Stephan Theiß: Die Funktionen des Teilen und Liken selbst haben wir bereits. Bei uns können Sie sich Anbieter merken und weiterempfehlen über verschiedenste Kanäle. Das läuft dann genau über Facebook oder Twitter. Wir nutzen aktiv die sozialen Netzwerke und bieten auch Bewertungen an. Wir möchten den Nutzern auch ermöglichen, dass sie Einträge ergänzen können. Diese Vorschläge geben wir an die regionalen Verlage weiter. Diese prüfen die Daten und pflegen sie ein. Wir folgen unserem Qualitätsstandard: Wir veröffentlichen nicht alles, sondern nur geprüfte Qualität. Wir wollen aber keine eigene Community aufbauen, sondern nutzen sie.
Location Insider: Welche Projekte planen Sie in Zukunft?
Stephan Theiß: Das wichtigste Projekt gerade ist die proaktive Empfehlung von unserer Seite. Nutzer sollen bei Bedarf personalisierte Nachrichten erhalten. Daher arbeiten wir an der Usability unseres Produktes. Die Informationen im Hintergrund sind gut, aber wir wollen sie noch aktiver rüberbringen. Unser Ziel ist es, dem Nutzer das Leben so einfach wie möglich zu machen.
Location Insider: Welches Ziel haben Sie in Zukunft für die Downloadzahlen?
Stephan Theiß: Da gehen wir offen ran, da wir aus einer sehr guten Situation heraus agieren. Fast jeder Deutsche kennt Gelbe Seiten. Wenn wir alle Medien betrachten, nutzen über 60 Prozent der Bürger unsere Angebote. Das wollen wir halten. Wir wollen aber mit dem mobilen Markt mitwachsen. Dabei muss die Qualität stimmen. Die Hauptsache ist, dass die Leute wiederkommen. Nur so können wir Nutzer dauerhaft binden. Man kann sicher Downloads und Nutzerzahlen online pushen, aber das ist nicht unser Ziel. Wir wollen ordentlich und sauber wachsen.
Location Insider: Mehr als 60 Prozent der Deutschen nutzen Gelbe Seiten?

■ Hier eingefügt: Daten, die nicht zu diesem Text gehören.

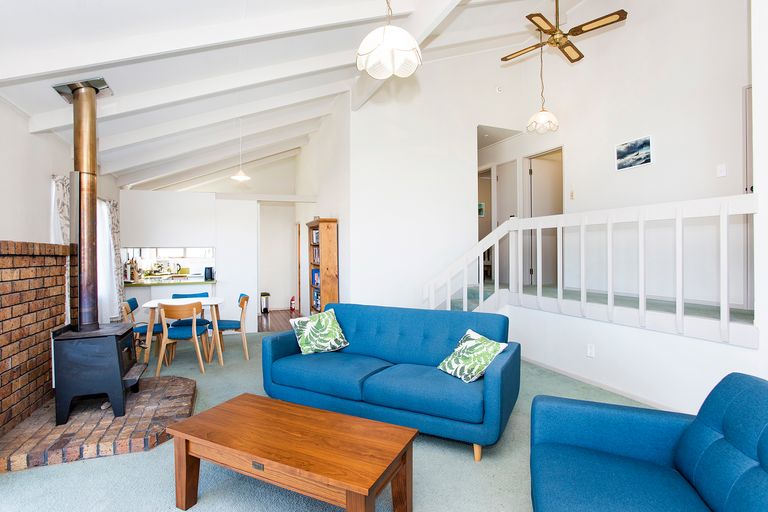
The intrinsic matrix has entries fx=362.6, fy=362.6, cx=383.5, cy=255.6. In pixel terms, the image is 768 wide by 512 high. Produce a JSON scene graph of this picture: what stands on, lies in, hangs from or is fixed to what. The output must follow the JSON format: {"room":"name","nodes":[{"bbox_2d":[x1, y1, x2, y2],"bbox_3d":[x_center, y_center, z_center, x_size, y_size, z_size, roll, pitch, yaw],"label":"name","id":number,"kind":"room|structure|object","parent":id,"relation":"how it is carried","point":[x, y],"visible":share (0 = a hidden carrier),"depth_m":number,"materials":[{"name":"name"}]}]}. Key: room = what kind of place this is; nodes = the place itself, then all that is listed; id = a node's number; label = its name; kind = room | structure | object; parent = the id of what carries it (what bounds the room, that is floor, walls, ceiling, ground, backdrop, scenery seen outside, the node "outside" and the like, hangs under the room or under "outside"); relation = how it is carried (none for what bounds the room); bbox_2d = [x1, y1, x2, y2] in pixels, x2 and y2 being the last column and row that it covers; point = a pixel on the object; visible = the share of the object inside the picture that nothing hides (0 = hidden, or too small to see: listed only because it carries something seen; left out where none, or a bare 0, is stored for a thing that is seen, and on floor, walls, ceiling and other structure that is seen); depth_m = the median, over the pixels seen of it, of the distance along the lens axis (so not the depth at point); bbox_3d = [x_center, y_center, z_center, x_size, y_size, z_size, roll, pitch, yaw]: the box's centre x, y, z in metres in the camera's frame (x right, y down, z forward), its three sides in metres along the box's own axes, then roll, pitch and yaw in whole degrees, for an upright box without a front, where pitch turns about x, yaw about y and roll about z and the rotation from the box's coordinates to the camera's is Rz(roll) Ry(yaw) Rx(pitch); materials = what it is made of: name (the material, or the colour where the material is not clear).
{"room":"living room","nodes":[
{"label":"living room","id":0,"kind":"room"},
{"bbox_2d":[0,93,121,334],"bbox_3d":[-2.889,-0.014,2.116,0.188,2.659,8.765,0,0,-21],"label":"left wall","id":1,"kind":"structure","parent":0,"point":[26,135],"depth_m":3.32,"materials":[{"name":"white paint"}]},
{"bbox_2d":[0,240,70,443],"bbox_3d":[-2.799,0.599,2.742,0.205,1.376,1.610,0,0,-21],"label":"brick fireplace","id":2,"kind":"object","parent":1,"relation":"attached to","point":[0,290],"visible":0.93,"depth_m":2.80,"materials":[{"name":"red brick"}]},
{"bbox_2d":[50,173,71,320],"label":"curtain","id":3,"kind":"object","parent":1,"relation":"attached to","point":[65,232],"visible":0.26,"depth_m":3.84,"materials":[{"name":"white fabric"}]},
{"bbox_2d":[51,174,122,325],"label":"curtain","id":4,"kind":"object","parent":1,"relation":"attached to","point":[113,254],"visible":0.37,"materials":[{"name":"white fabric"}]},
{"bbox_2d":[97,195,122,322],"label":"curtain","id":5,"kind":"object","parent":1,"relation":"attached to","point":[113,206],"visible":0.53,"depth_m":5.31,"materials":[{"name":"fabric"}]},
{"bbox_2d":[121,184,308,331],"bbox_3d":[-2.883,0.103,6.310,3.140,2.395,0.338,0,0,-21],"label":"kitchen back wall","id":6,"kind":"structure","parent":0,"point":[217,241],"depth_m":6.20,"materials":[{"name":"white paint"}]},
{"bbox_2d":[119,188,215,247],"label":"upper cabinet","id":7,"kind":"object","parent":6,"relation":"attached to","point":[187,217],"visible":0.94,"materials":[{"name":"white"}]},
{"bbox_2d":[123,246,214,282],"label":"pass-through window","id":8,"kind":"structure","parent":6,"relation":"in","point":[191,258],"depth_m":6.38,"materials":[{"name":"white"}]},
{"bbox_2d":[123,277,215,285],"bbox_3d":[-3.518,0.421,5.879,1.487,0.046,0.705,0,0,-21],"label":"kitchen counter","id":9,"kind":"object","parent":6,"relation":"attached to","point":[163,282],"visible":0.74,"depth_m":5.67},
{"bbox_2d":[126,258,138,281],"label":"knife block","id":10,"kind":"object","parent":9,"relation":"on","point":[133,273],"visible":0.94,"depth_m":5.63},
{"bbox_2d":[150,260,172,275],"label":"dish rack","id":11,"kind":"object","parent":9,"relation":"on","point":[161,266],"visible":0.96,"depth_m":6.94,"materials":[{"name":"metal"}]},
{"bbox_2d":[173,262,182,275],"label":"kettle","id":12,"kind":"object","parent":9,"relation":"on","point":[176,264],"visible":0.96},
{"bbox_2d":[204,266,214,279],"bbox_3d":[-2.861,0.283,5.933,0.138,0.205,0.133,0,0,-21],"label":"coffee maker","id":13,"kind":"object","parent":9,"relation":"on","point":[211,269],"visible":0.99,"depth_m":5.88,"materials":[{"name":"black"}]},
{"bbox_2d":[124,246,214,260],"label":"kitchen window","id":14,"kind":"object","parent":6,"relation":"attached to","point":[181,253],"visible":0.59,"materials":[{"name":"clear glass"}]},
{"bbox_2d":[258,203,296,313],"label":"doorway","id":15,"kind":"object","parent":6,"relation":"in","point":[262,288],"visible":0.77,"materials":[{"name":"white paint"}]},
{"bbox_2d":[289,296,295,311],"bbox_3d":[-2.127,1.124,8.473,0.123,0.376,0.153,0,0,-21],"label":"fire extinguisher","id":16,"kind":"object","parent":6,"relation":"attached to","point":[292,299],"visible":0.99,"depth_m":8.44,"materials":[{"name":"red metal"}]},
{"bbox_2d":[258,309,299,331],"bbox_3d":[-2.458,1.349,7.622,2.579,0.109,2.509,0,0,-21],"label":"wood floor","id":17,"kind":"structure","parent":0,"point":[280,326],"depth_m":7.37,"materials":[{"name":"brown wood"}]},
{"bbox_2d":[260,292,270,312],"bbox_3d":[-2.692,1.057,8.218,0.220,0.454,0.227,0,0,-21],"label":"trash can","id":18,"kind":"object","parent":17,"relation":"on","point":[266,300],"visible":0.97,"depth_m":8.13,"materials":[{"name":"metal"}]},
{"bbox_2d":[0,0,597,190],"bbox_3d":[-0.397,-2.174,4.227,5.862,1.614,8.654,0,0,-21],"label":"ceiling","id":19,"kind":"structure","parent":0,"point":[250,2],"depth_m":3.49,"materials":[{"name":"white paint"}]},
{"bbox_2d":[231,119,250,181],"bbox_3d":[-2.036,-1.540,5.170,0.278,0.929,0.275,0,0,-21],"label":"pendant light","id":20,"kind":"object","parent":19,"relation":"hanging from","point":[239,176],"visible":0.99,"depth_m":5.14,"materials":[{"name":"white"}]},
{"bbox_2d":[356,0,421,78],"bbox_3d":[0.028,-1.641,2.182,0.386,1.053,0.382,0,0,-21],"label":"pendant lamp","id":21,"kind":"object","parent":19,"relation":"hanging from","point":[388,41],"visible":0.99,"depth_m":2.12,"materials":[{"name":"white glass"}]},
{"bbox_2d":[525,30,559,134],"bbox_3d":[1.917,-2.199,4.430,0.360,1.352,0.356,0,0,-21],"label":"pendant lamp","id":22,"kind":"object","parent":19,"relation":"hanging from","point":[541,112],"visible":0.99,"depth_m":4.38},
{"bbox_2d":[500,0,628,64],"bbox_3d":[1.855,-2.627,3.878,1.164,0.766,1.173,0,0,-21],"label":"ceiling fan","id":23,"kind":"object","parent":19,"relation":"hanging from","point":[535,23],"visible":0.99,"depth_m":3.77,"materials":[{"name":"metal"}]},
{"bbox_2d":[0,326,677,511],"bbox_3d":[-0.055,1.312,2.476,5.777,0.104,7.655,0,0,-21],"label":"carpet floor","id":24,"kind":"structure","parent":0,"point":[465,463],"depth_m":2.17,"materials":[{"name":"carpet"}]},
{"bbox_2d":[0,374,194,471],"bbox_3d":[-2.234,1.251,2.953,1.304,0.109,1.410,0,0,-21],"label":"brick hearth","id":25,"kind":"object","parent":24,"relation":"on","point":[187,388],"visible":0.81,"depth_m":2.57,"materials":[{"name":"brown brick"}]},
{"bbox_2d":[51,322,142,423],"bbox_3d":[-2.307,0.906,2.976,0.533,0.689,0.507,0,0,-21],"label":"wood stove","id":26,"kind":"object","parent":25,"relation":"on","point":[123,336],"visible":0.91,"depth_m":2.78,"materials":[{"name":"black"}]},
{"bbox_2d":[55,78,105,331],"bbox_3d":[-2.541,-0.440,3.108,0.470,2.027,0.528,0,0,-21],"label":"stove pipe","id":27,"kind":"object","parent":26,"relation":"on","point":[80,164],"visible":0.91,"depth_m":3.04,"materials":[{"name":"metal"}]},
{"bbox_2d":[120,298,164,363],"bbox_3d":[-2.948,0.922,4.506,0.490,0.781,0.460,0,0,-21],"label":"dining chair","id":28,"kind":"object","parent":24,"relation":"on","point":[130,303],"visible":0.52,"depth_m":4.41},
{"bbox_2d":[155,300,207,375],"bbox_3d":[-2.299,0.910,4.167,0.464,0.792,0.490,0,0,-8],"label":"dining chair","id":29,"kind":"object","parent":24,"relation":"on","point":[193,327],"visible":0.99,"depth_m":4.01,"materials":[{"name":"brown wood"}]},
{"bbox_2d":[140,295,224,367],"bbox_3d":[-2.459,0.938,4.561,0.902,0.735,0.816,0,0,-21],"label":"dining table","id":30,"kind":"object","parent":24,"relation":"on","point":[215,302],"visible":0.69,"depth_m":4.40,"materials":[{"name":"white wood"}]},
{"bbox_2d":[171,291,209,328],"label":"dining chair","id":31,"kind":"object","parent":24,"relation":"on","point":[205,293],"visible":0.33,"depth_m":5.16,"materials":[{"name":"blue"}]},
{"bbox_2d":[208,293,249,361],"bbox_3d":[-2.026,0.909,4.708,0.490,0.790,0.483,0,0,-21],"label":"dining chair","id":32,"kind":"object","parent":24,"relation":"on","point":[224,324],"visible":0.86,"depth_m":4.59,"materials":[{"name":"wood"}]},
{"bbox_2d":[167,393,415,511],"bbox_3d":[-0.467,1.090,1.861,1.162,0.409,0.581,0,0,26],"label":"coffee table","id":33,"kind":"object","parent":24,"relation":"on","point":[199,417],"visible":0.99,"depth_m":1.75,"materials":[{"name":"brown wood"}]},
{"bbox_2d":[306,217,338,314],"bbox_3d":[-0.980,0.362,5.772,0.315,1.832,0.796,0,0,-21],"label":"bookcase","id":34,"kind":"object","parent":24,"relation":"on","point":[323,221],"visible":0.71,"depth_m":5.45,"materials":[{"name":"brown wood"}]},
{"bbox_2d":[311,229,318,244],"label":"books","id":35,"kind":"object","parent":34,"relation":"in","point":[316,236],"visible":0.32,"depth_m":5.97,"materials":[{"name":"paper"}]},
{"bbox_2d":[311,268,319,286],"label":"book","id":36,"kind":"object","parent":34,"relation":"in","point":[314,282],"visible":0.4,"depth_m":5.99,"materials":[{"name":"blue paper"}]},
{"bbox_2d":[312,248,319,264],"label":"books","id":37,"kind":"object","parent":34,"relation":"in","point":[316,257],"visible":0.31,"depth_m":6.10,"materials":[{"name":"paper"}]},
{"bbox_2d":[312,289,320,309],"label":"books","id":38,"kind":"object","parent":34,"relation":"in","point":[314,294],"visible":0.33,"depth_m":6.06,"materials":[{"name":"blue paper"}]},
{"bbox_2d":[262,302,519,460],"bbox_3d":[0.033,0.882,3.009,1.964,0.816,0.916,0,0,27],"label":"blue sofa","id":39,"kind":"object","parent":24,"relation":"on","point":[275,347],"visible":0.97,"depth_m":2.76,"materials":[{"name":"fabric"}]},
{"bbox_2d":[290,308,349,354],"bbox_3d":[-0.589,0.696,3.346,0.479,0.372,0.304,0,0,-21],"label":"throw pillow","id":40,"kind":"object","parent":39,"relation":"on","point":[329,321],"visible":1,"depth_m":3.28,"materials":[{"name":"fabric"}]},
{"bbox_2d":[437,329,507,382],"bbox_3d":[0.638,0.727,2.647,0.312,0.303,0.419,0,0,-21],"label":"throw pillow","id":41,"kind":"object","parent":39,"relation":"on","point":[487,356],"visible":0.98,"depth_m":2.58,"materials":[{"name":"fabric"}]},
{"bbox_2d":[528,372,767,511],"bbox_3d":[0.985,0.885,1.065,0.919,0.808,1.614,0,0,21],"label":"blue armchair","id":42,"kind":"object","parent":24,"relation":"on","point":[744,394],"visible":0.99,"depth_m":1.44,"materials":[{"name":"blue fabric"}]},
{"bbox_2d":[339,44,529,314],"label":"back wall","id":43,"kind":"structure","parent":0,"point":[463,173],"depth_m":5.33,"materials":[{"name":"white paint"}]},
{"bbox_2d":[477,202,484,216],"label":"picture","id":44,"kind":"object","parent":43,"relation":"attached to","point":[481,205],"visible":0.56,"depth_m":7.22},
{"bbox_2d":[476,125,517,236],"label":"doorway","id":45,"kind":"object","parent":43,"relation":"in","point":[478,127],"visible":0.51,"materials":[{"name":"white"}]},
{"bbox_2d":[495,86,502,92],"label":"smoke detector","id":46,"kind":"object","parent":43,"relation":"attached to","point":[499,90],"visible":0.97,"depth_m":5.41,"materials":[{"name":"white"}]},
{"bbox_2d":[446,0,746,311],"bbox_3d":[3.128,-1.456,4.247,0.158,4.854,5.031,0,0,-21],"label":"wall","id":47,"kind":"structure","parent":0,"point":[660,164],"depth_m":4.22,"materials":[{"name":"white paint"}]},
{"bbox_2d":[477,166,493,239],"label":"doorway","id":48,"kind":"object","parent":47,"relation":"in","point":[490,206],"visible":0.44,"depth_m":6.57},
{"bbox_2d":[495,159,517,283],"bbox_3d":[2.132,-0.504,6.332,0.091,2.103,0.740,0,0,-21],"label":"door","id":49,"kind":"structure","parent":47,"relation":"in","point":[502,206],"depth_m":6.33,"materials":[{"name":"white paint"}]},
{"bbox_2d":[526,148,562,284],"bbox_3d":[2.681,-0.522,5.918,0.533,2.097,0.748,0,0,-21],"label":"door","id":50,"kind":"structure","parent":47,"relation":"in","point":[532,167],"depth_m":5.96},
{"bbox_2d":[569,189,575,198],"bbox_3d":[2.585,-0.835,4.978,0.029,0.131,0.076,0,0,-21],"label":"light switch","id":51,"kind":"object","parent":47,"relation":"attached to","point":[571,194],"visible":0.98,"depth_m":4.97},
{"bbox_2d":[615,135,652,170],"bbox_3d":[2.936,-1.202,4.272,0.027,0.317,0.441,0,0,-21],"label":"picture","id":52,"kind":"object","parent":47,"relation":"attached to","point":[645,147],"visible":0.99,"depth_m":4.25},
{"bbox_2d":[716,163,726,176],"bbox_3d":[3.207,-0.813,3.447,0.018,0.117,0.070,0,0,-21],"label":"light switch","id":53,"kind":"object","parent":47,"relation":"attached to","point":[723,172],"visible":0.97,"depth_m":3.44,"materials":[{"name":"white plastic"}]},
{"bbox_2d":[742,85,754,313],"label":"door","id":54,"kind":"structure","parent":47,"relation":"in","point":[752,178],"depth_m":3.43,"materials":[{"name":"white"}]},
{"bbox_2d":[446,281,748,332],"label":"upper floor","id":55,"kind":"structure","parent":0,"point":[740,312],"depth_m":3.99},
{"bbox_2d":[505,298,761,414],"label":"half wall","id":56,"kind":"structure","parent":0,"point":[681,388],"depth_m":3.28,"materials":[{"name":"white paint"}]},
{"bbox_2d":[422,194,753,345],"bbox_3d":[1.795,0.203,3.716,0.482,1.571,3.407,0,0,-21],"label":"stair railing","id":57,"kind":"object","parent":56,"relation":"attached to","point":[642,297],"visible":0.89,"depth_m":3.37,"materials":[{"name":"white wood"}]},
{"bbox_2d":[586,344,595,357],"bbox_3d":[2.028,0.933,3.560,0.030,0.118,0.076,0,0,-21],"label":"wall socket","id":58,"kind":"object","parent":56,"relation":"attached to","point":[591,351],"visible":0.98,"depth_m":3.55,"materials":[{"name":"white plastic"}]},
{"bbox_2d":[523,355,684,410],"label":"baseboard","id":59,"kind":"structure","parent":56,"relation":"attached to","point":[571,375],"depth_m":3.48,"materials":[{"name":"white paint"}]},
{"bbox_2d":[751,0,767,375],"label":"right wall","id":60,"kind":"structure","parent":0,"point":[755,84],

Stephan Theiß: Ja, 63 Prozent über alle Plattformen im Jahr. Dieses Jahr haben wir zum ersten Mal eine Studie gemeinsam mit der GfK gestartet, um zu sehen, wie viele Leute Gelbe Seiten nutzen. Über diese Ergebnisse sind wir sehr erfreut. Wir kommen aus dem Bedarf heraus. Die Leute sollen Gelbe Seiten gern benutzen und die Kanäle sind dabei zweitrangig. Wir haben dafür das Buch, die App und die Webseite. Alle Deutschen sollen die Möglichkeit haben Gelbe Seiten in der richtigen Situation nutzen zu können.
Location Insider: Das Buch wird weiter vertrieben? Ich selbst habe es ewig nicht mehr in der Hand gehalten.
Stephan Theiß: Richtig, es wird auch weiter genutzt. Mir geht es aber genauso. Ich bin ein Digital Immigrant, wobei ich früh mit dem Smartphone aufwache und es abends wieder aus der Hand lege. So richtig kann ich mir die Nutzung des Buches auch nicht mehr vorstellen, weil ich täglich Smartphone und Tablet nutze. ich versuche schon seit Jahren das papierlose Büro zu erreichen. Daher ist das Buch nicht das richtige Medium. Aber es gibt noch viele Leute, die es nutzen – allein die 25 Prozent der Deutschen, die noch offline sind. Auch viele von den Onlinern nutzen das Buch noch, weil es ihnen gefällt. Allein bei Print haben wir eine Reichweite von rund 57 Prozent der Gesamtbevölkerung. Das kann sich natürlich auch mit den Angeboten online überlappen: Im Internet sind es 20 Prozent aller Deutschen, rein im Mobile-Bereich noch 5 Prozent.
Location Insider: Vielen Dank für das Interview.